Task material:
################
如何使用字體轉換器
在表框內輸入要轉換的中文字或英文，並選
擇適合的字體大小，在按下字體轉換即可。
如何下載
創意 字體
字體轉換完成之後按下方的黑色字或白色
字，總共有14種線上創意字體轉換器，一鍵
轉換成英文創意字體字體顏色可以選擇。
################
Set out every line of text read from the items above as a numbered list, leaving out any blank lines.

1. 如何使用字體轉換器
2. 在表框內輸入要轉換的中文字或英文，並選
3. 擇適合的字體大小，在按下字體轉換即可。
4. 如何下載
5. 創意 字體
6. 字體轉換完成之後按下方的黑色字或白色
7. 字，總共有14種線上創意字體轉換器，一鍵
8. 轉換成英文創意字體字體顏色可以選擇。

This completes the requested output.